◆ **Information shown**
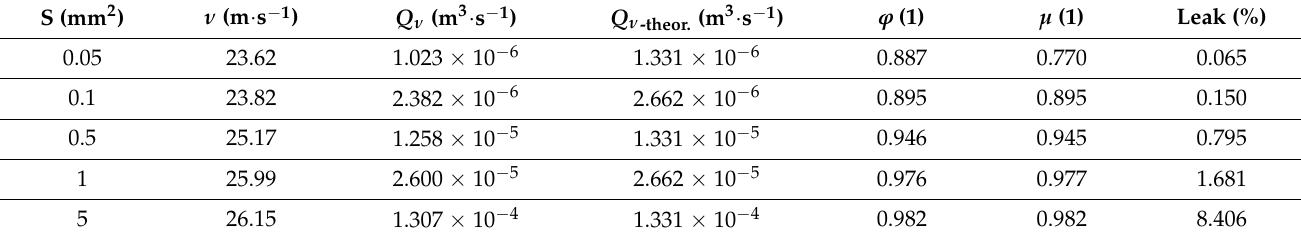
Figure 5. ( a ) Flow lines of the inhaled air with the leak areas of 0.5 mm 2 and ( b ) 5 mm 2 . Static pressure inside the mask was constant in all simulations. It was therefore possible to calculate the theoretical (maximum) velocity of the air flowing through the leaks using formula (5) with the coefficient of velocity equal to 1. The theoretical velocity was 26.62 m · s − 1 , and when this velocity value was multiplied by the cross-sectional area of the leak, the result was the theoretical air flow through the leak Q ν -theor . After identifying the true velocity and flow rate using numerical calculations of the air flow, it was possible to calculate the coefficient of velocity and the efflux coefficient. The resulting data are listed in Table 1. Table 1. Calculated parameters corresponding to the total cross-sectional area of the leak of the mask.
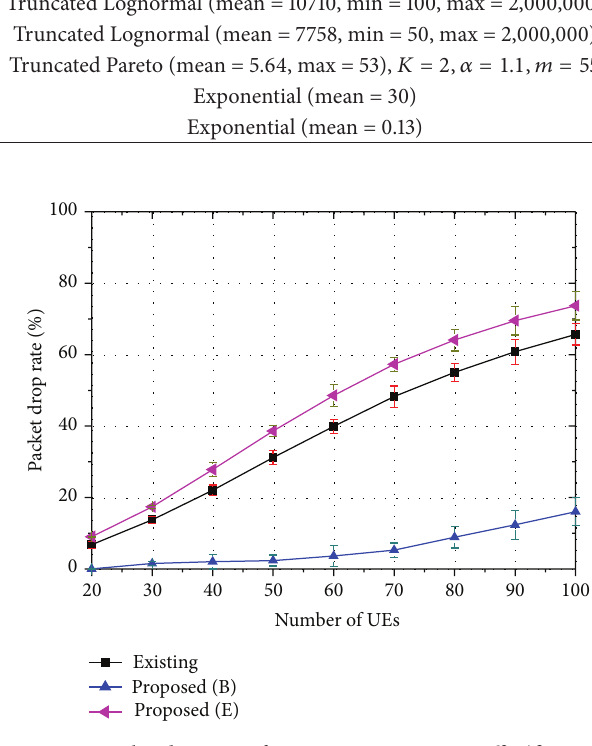
Figure 5: Packet drop rate of 16-viewpoint 3D A/V traffic ( 𝛽 = 0.9 ).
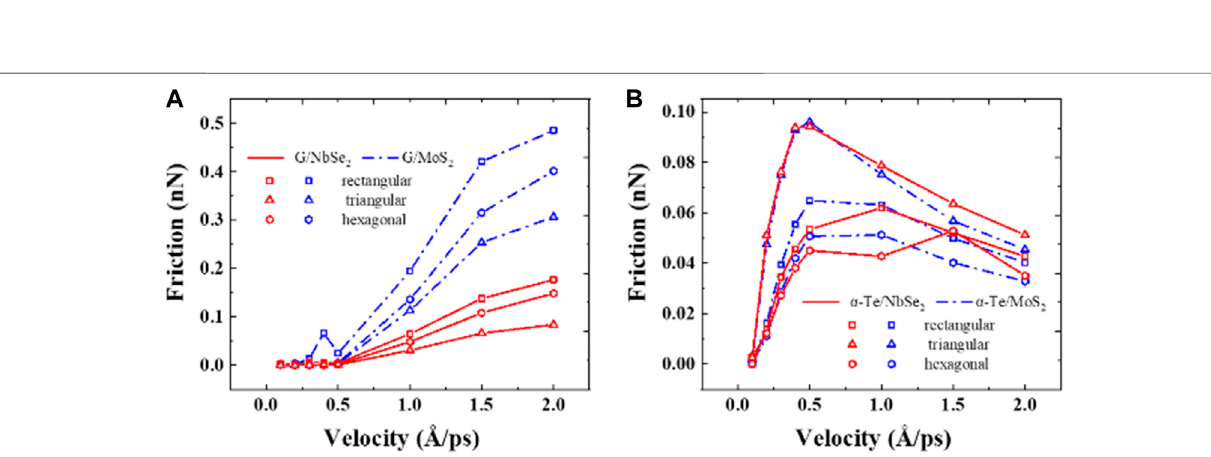
Frontiers in Mechanical Engineering |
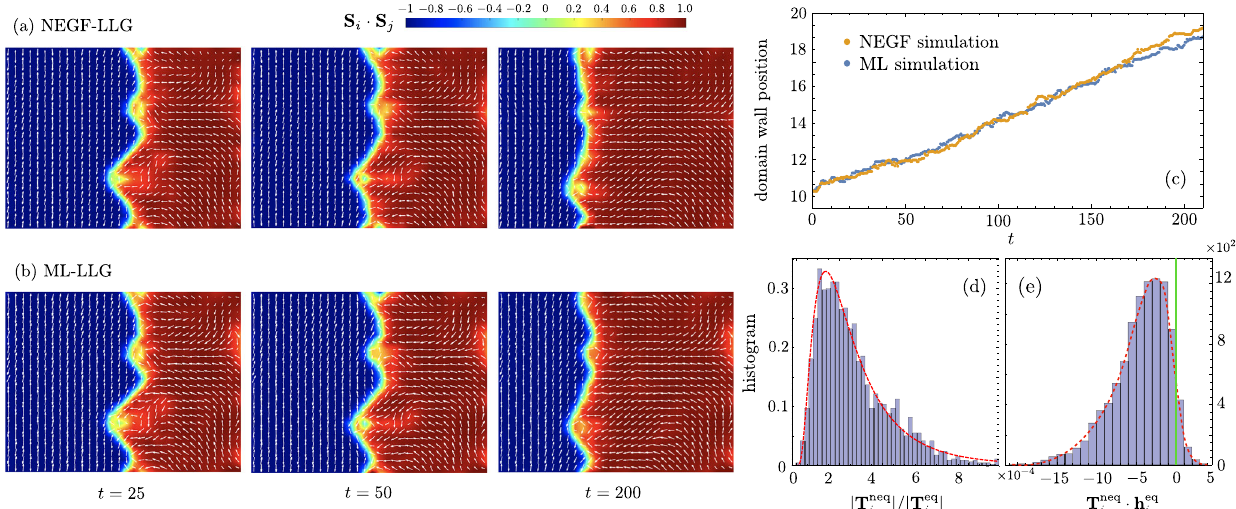
Fig. 4 Benchmark and analysis of ML-LLG simulations of a driven itinerant magnet. a and b Domain wall propagation in a s-d system driven by an external voltage eV = 3.2 t nn . Comparison between ( a ) NEGF-LLG simulations and ( b ) ML-LLG simulations. The lattice size is 30 × 24. The color bar indicates the local nearest-neighbor spin correlation b ij = S i ⋅ S j . Blue (red) area corresponds to AFM (FM) domains. The NEGF-LLG simulation was carried out at a low temperature of k B T = 0.01 t nn , while the ML simulation was performed without Langevin noise. c Average position of FM-AFM domain, obtained from NEGF-LLG and ML-LLG simulations, as a function of time during the voltage-driven insulator to metal transition of the s-d model. d histogram of the ratio j T neq j = j T eq j predicted by the NN model for the simulation of domain- i i wall propagation. The dashed lines are guide for eye. Here T eq ¼ S i ´ ∂ E = ∂ S i is the quasi-equilibrium torque, and T neq i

◆ **Work to complete**
For an answer, give a copy of every line in the listing that holds the word "Figure".

◆ **Response**
Figure 5. ( a ) Flow lines of the inhaled air with the leak areas of 0.5 mm 2 and ( b ) 5 mm 2 . Static pressure inside the mask was constant in all simulations. It was therefore possible to calculate the theoretical (maximum) velocity of the air flowing through the leaks using formula (5) with the coefficient of velocity equal to 1. The theoretical velocity was 26.62 m · s − 1 , and when this velocity value was multiplied by the cross-sectional area of the leak, the result was the theoretical air flow through the leak Q ν -theor . After identifying the true velocity and flow rate using numerical calculations of the air flow, it was possible to calculate the coefficient of velocity and the efflux coefficient. The resulting data are listed in Table 1. Table 1. Calculated parameters corresponding to the total cross-sectional area of the leak of the mask.
Figure 5: Packet drop rate of 16-viewpoint 3D A/V traffic ( 𝛽 = 0.9 ).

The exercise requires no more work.